Ce dont je me souviens le plus, c’est de penser à quel point c’était cruel, réel et confus. Rien n'avait de sens. Toutes les règles de la vie quotidienne étant chamboulées. Il n'y avait pas de début, milieu ou fin des événements tels qu'ils se sont déroulés. Juste des rafales d'informations et d'expérience. Au début, nous nous sentions tous plus vivants. Nos sens ont été intensifiés. Comme des animaux effrayés, nous avons surveillé notre prochaine attaque contre notre ville, qui n’est jamais arrivée.
Et je me souviens aussi de me demander comment et quand cette expérience très réelle serait transformée en une histoire, un récit cohérent - un processus qui, de manière inhérente, diminue, comme le sont toutes les représentations et les abstractions.
La solennité de plus en plus histrionique avec laquelle le 11 septembre a été commémoré me fait aspirer au silence plutôt qu’à l’empilement de platitudes telles que «N'oublions jamais». le centre commercial à Washington.
Les gens disent que le but de la commémoration est d'éduquer, de préserver le passé. Mais se souvenir est aussi une sorte d’oubli. Ne vaudrait-il pas mieux dire plus, moins de goût que de dire plus, pour inciter les gens à découvrir activement ce qui leur est arrivé plutôt que d'avaler une version assainie du plexiglas?
En fait, n'est-il pas plus honnête d'admettre qu'un jour, des gens vont oublier, comme ils ont vécu toutes les tragédies de l'histoire? Le massacre des Juifs d'York, la famine en Ukraine dans les années 1930, la bataille sanglante de Verdun, la grande famine chinoise à la fin des années 1950 - cela vous rappelle-t-il? Le temps efface nécessairement, élide, sable nécessairement les aspérités de la réalité.
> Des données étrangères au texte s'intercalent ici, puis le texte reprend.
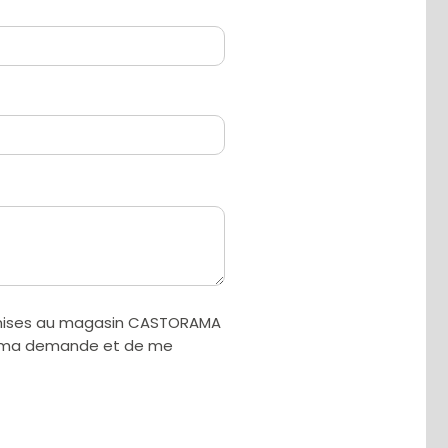
smises au magasin CASTORAMA
ter ma demande et de me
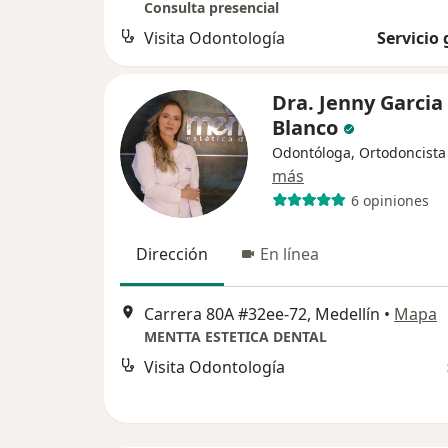
Consulta presencial
Visita Odontología
Servicio 
Dra. Jenny Garcia
Blanco
Odontóloga, Ortodoncista
más
6 opiniones
Dirección
En línea
Carrera 80A #32ee-72, Medellín
•
Mapa
MENTTA ESTETICA DENTAL
Visita Odontología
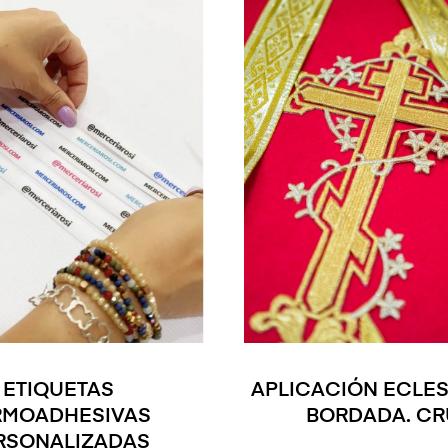
ETIQUETAS
APLICACIÓN ECLES
RMOADHESIVAS
BORDADA. CR
RSONALIZADAS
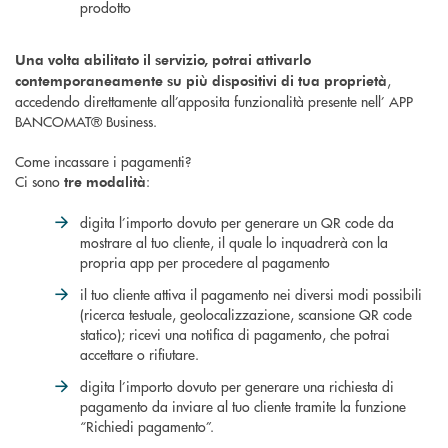
prodotto
Una volta abilitato il servizio, potrai attivarlo
,
contemporaneamente su più dispositivi di tua proprietà
accedendo direttamente all’apposita funzionalità presente nell’ APP
BANCOMAT® Business.
Come incassare i pagamenti?
Ci sono
:
tre modalità
digita l’importo dovuto per generare un QR code da
mostrare al tuo cliente, il quale lo inquadrerà con la
propria app per procedere al pagamento
il tuo cliente attiva il pagamento nei diversi modi possibili
(ricerca testuale, geolocalizzazione, scansione QR code
statico); ricevi una notifica di pagamento, che potrai
accettare o rifiutare.
digita l’importo dovuto per generare una richiesta di
pagamento da inviare al tuo cliente tramite la funzione
“Richiedi pagamento”.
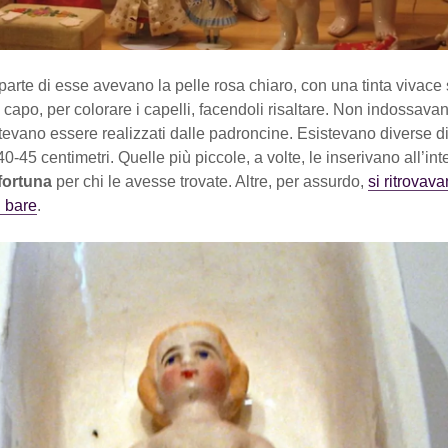
arte di esse avevano la pelle rosa chiaro, con una tinta vivace 
capo, per colorare i capelli, facendoli risaltare. Non indossavano
tevano essere realizzati dalle padroncine. Esistevano diverse d
40-45 centimetri. Quelle più piccole, a volte, le inserivano all’inte
fortuna
per chi le avesse trovate. Altre, per assurdo,
si ritrovav
i bare
.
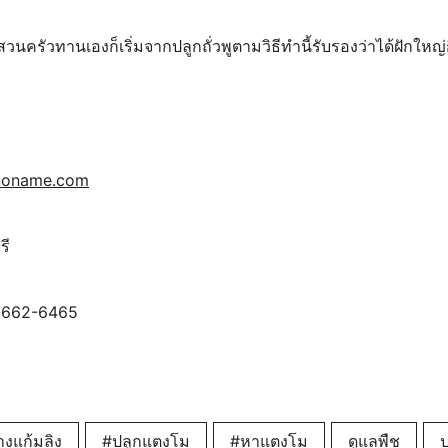
นครัวทานเองก็เริ่มจากปลูกถั่วพูตามวิธีทำนี้รับรองว่าได้ฝักให
tnoname.com
รี
-662-6465
งแก้มลิง
#ปลูกแตงโม
#หาแตงโม
ดูแลพืช
ป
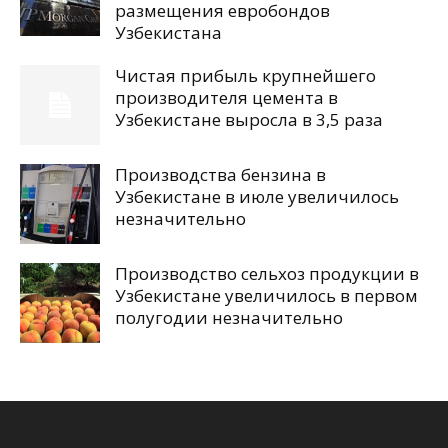
размещения евробондов
Узбекистана
Чистая прибыль крупнейшего
производителя цемента в
Узбекистане выросла в 3,5 раза
Производства бензина в
Узбекистане в июле увеличилось
незначительно
Производство сельхоз продукции в
Узбекистане увеличилось в первом
полугодии незначительно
Peut-être que le but des constructeurs du mémorial du 11 septembre est d'empêcher ce processus pendant un petit moment. Mais transformer un événement réel en un point chaud touristique à 24 $ US promettant des frissons et des frissons n’a rien à voir avec la préservation, la mémoire ou l’éducation. C'est plus du bruit dans une culture où le silence devient rapidement l'impulsion la plus savoureuse, la plus morale et la plus rare.